12 min read

Preparing for the NHL 2024 Draft: Top 50 Prospect Analysis

This is the fifth week in our six-week series on preparing for the NHL 2024 Draft. This week, we'll cover the top 50 incoming prospects for this year's draft through an exploratory data analysis and Power BI dashboard.
Preparing for the NHL 2024 Draft: Top 50 Prospect Analysis

In this Edition

  • Draft 2024 Prospect Newsletter Series Recap
  • About the Top 50 Prospects Dataset
  • Top 50 Draft Prospects Exploratory Data Analysis
  • Top 50 Draft Prospects Dashboard

Draft 2024 Prospect Newsletter Series Recap

This is Week 5 in our six-week newsletter series on Preparing for the NHL Draft 2024. In the first four editions, we covered the following topics:

  • Week 1 Edition: Introduction to the six-week series.
  • Week 2 Edition: Overview of the data discovery process using Microsoft Excel and a high-level walkthrough using the team stats dataset.
  • Week 3 Edition: Analyzing the NHL teams for strengths and weaknesses across offense, defense and goaltending.
  • Week 4 Edition: Analyzing the NHL 2024 Draft prospects including a high-level analysis, data discovery using Excel and a Power BI dashboard including 477 incoming prospects.

In this week's edition, we'll more deeply explore the NHL 2024 Draft prospects focusing on the top 50 prospects through an Exploratory Data Analysis (EDA) and a Power BI dashboard.


About the Top 50 Prospects Dataset

To start, the top 50 prospects dataset can be downloaded from here. After you download the data, you'll see data similar to the below screenshots.

💡
Note that we've only included the top 50 prospects from the Elite Prospects Draft 2024 Guide. Going beyond our analyses, the guide is an excellent reference for assessments, rankings and scouting commentary.

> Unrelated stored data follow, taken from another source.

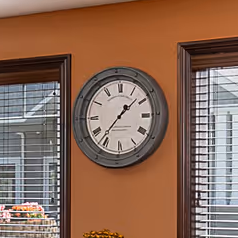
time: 1:36
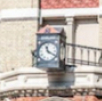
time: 11:19
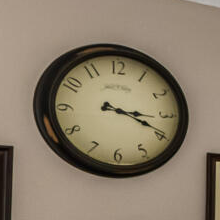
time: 3:19
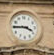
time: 3:45
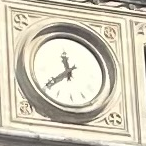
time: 11:39
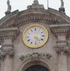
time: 4:28
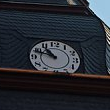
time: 10:48
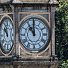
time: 10:59
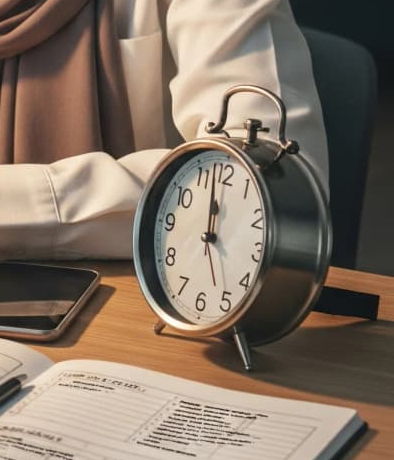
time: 11:58
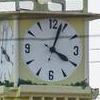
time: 4:03
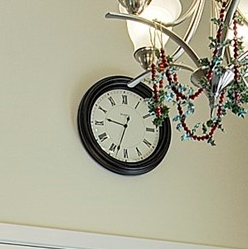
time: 9:33
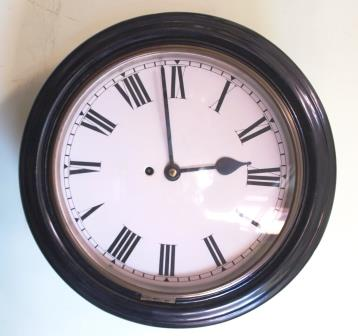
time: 2:58
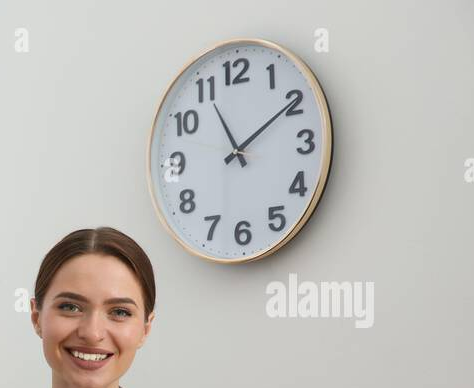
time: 11:09
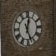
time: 12:26
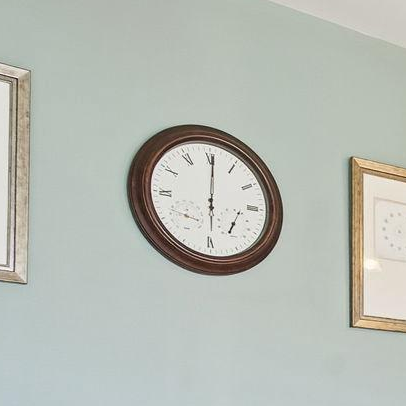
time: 6:00
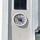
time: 4:52
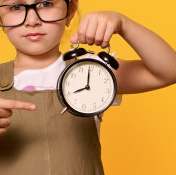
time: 7:59
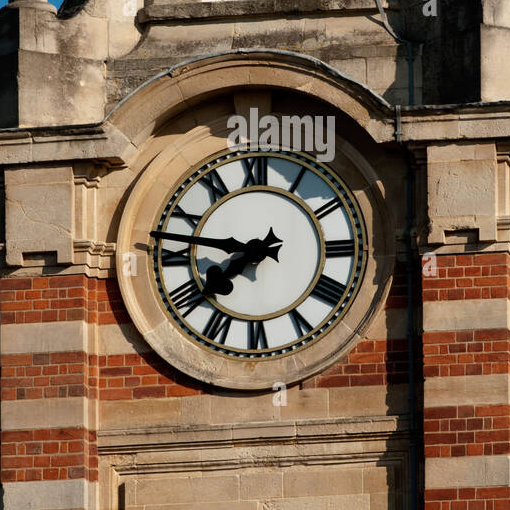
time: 7:46
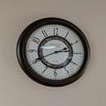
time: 2:40
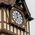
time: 11:36
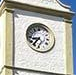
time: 8:36
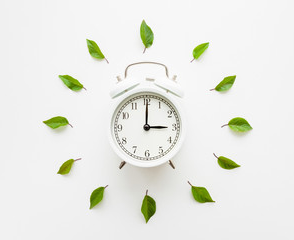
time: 3:00
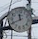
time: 11:40
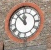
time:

The dataset is broken into prospect metadata, which includes RANK, NATIONALITY, PLAYER, EP_GROUPING (Elite Prospect's draft round recommendation), POSITION, TEAM, and LEAGUE. You can see example metadata from the dataset below.

The rest of the data is raw and calculated statistics (e.g., GP, G, A, PTS_PCT, etc.) or prospect properties such as AGE, HT (height), WT (weight), and S (shoots). You can see example data from the dataset below.

We'll use this dataset to create the EDA and the Top 50 Prospects Dashboard.


Top 50 Draft Prospects Exploratory Data Analysis

The EDA is composed of three parts:

  1. We'll first explore the summary statistics for the top 50 prospects
  2. Then we'll compare Group A and B prospects
  3. And finally, we'll cluster the top prospects in Group A (based on one statistic)

You should then be able to extend the above to your liking – e.g., exploring specific statistics, creating your own composite metrics, choosing different clustering criteria, and so on.

Summary Statistics

Let's first look at the summary statistics for the top 50 prospect dataset, which provide a good overview of the dataset.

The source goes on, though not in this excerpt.